#### [Texte]
* * * *

DES BARONS SIÉGEANTS EN PARLEMENT ET AMOVIBLES ; DES CLERCS
ADJOINTS ; DE LEURS GAGES ; DES JUGEMENTS.

Les séances du parlement duraient environ six semaines ou deux mois. Les juges étaient tous des hauts-barons. La nation n’aurait pas souffert d’être jugée par d’autres : il n’y avait point d’exemple qu’un serf, ou un affranchi, un roturier, un bourgeois, eût jamais siégé dans aucun tribunal, excepté quand les pairs bourgeois avaient jugé leurs confrères dans les causes criminelles.

Les barons étaient donc seuls conseillers-jugeurs, comme on parlait alors. Ils siégeaient l’épée au côté, selon l’ancien usage. On pouvait en quelque sorte les comparer à ces anciens sénateurs romains qui, après avoir fait la fonction de juges dans le sénat, allaient servir ou commander dans les armées.

* * * *

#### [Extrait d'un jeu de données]
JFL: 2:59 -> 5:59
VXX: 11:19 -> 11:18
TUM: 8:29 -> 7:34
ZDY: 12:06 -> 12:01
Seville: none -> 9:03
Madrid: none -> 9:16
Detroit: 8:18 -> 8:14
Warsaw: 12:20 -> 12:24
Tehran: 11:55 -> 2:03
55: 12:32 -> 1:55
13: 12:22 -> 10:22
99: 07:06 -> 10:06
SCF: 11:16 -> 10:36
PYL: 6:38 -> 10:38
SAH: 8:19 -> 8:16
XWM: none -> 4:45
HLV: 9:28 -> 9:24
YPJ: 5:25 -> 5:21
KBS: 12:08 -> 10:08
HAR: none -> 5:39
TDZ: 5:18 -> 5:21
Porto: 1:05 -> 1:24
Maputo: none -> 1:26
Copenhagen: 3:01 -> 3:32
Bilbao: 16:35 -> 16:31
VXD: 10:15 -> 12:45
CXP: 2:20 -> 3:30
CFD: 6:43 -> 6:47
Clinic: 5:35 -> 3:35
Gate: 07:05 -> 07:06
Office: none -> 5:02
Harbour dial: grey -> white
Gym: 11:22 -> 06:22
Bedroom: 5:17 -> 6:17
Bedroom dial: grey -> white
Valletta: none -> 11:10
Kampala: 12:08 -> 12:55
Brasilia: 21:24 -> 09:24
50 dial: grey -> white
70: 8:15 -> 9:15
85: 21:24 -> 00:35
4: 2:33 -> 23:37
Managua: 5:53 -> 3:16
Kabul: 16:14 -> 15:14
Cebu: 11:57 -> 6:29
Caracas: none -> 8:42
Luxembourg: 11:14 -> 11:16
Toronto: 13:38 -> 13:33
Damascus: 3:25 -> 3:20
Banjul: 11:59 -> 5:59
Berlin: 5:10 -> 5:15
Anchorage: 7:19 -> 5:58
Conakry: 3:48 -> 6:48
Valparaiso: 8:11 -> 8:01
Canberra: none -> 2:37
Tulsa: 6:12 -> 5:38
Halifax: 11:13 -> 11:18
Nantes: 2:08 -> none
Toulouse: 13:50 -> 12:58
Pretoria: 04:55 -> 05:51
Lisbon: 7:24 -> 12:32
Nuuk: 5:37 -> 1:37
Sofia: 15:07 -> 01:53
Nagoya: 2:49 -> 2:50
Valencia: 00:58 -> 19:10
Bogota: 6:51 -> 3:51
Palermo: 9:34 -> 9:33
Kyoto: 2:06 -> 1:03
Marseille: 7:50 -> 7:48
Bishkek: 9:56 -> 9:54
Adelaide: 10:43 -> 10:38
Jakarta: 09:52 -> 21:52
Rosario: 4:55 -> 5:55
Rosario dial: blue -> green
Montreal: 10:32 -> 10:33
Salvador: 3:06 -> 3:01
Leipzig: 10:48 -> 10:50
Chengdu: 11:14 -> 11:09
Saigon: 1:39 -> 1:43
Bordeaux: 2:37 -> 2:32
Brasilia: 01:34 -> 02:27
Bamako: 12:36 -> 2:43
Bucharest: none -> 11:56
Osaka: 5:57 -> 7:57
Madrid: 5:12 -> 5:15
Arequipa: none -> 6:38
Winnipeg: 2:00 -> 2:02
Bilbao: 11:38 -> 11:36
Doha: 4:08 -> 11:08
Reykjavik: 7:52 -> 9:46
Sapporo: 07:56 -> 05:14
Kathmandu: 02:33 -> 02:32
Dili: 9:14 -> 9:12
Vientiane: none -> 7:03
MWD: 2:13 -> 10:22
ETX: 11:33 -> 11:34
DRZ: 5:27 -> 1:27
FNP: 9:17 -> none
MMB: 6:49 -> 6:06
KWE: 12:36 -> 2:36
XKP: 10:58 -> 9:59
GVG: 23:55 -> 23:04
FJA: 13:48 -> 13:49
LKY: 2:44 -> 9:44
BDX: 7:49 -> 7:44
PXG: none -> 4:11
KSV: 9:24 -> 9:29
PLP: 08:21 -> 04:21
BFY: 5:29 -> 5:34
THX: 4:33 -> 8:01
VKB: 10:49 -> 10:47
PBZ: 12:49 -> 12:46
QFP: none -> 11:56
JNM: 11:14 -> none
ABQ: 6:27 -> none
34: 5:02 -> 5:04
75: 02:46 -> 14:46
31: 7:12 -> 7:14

* * * *

#### [Consigne]
Selon le texte sur les barons du parlement, combien de temps duraient les séances du parlement ?

#### [Réponse complète]
Elles duraient environ six semaines ou deux mois.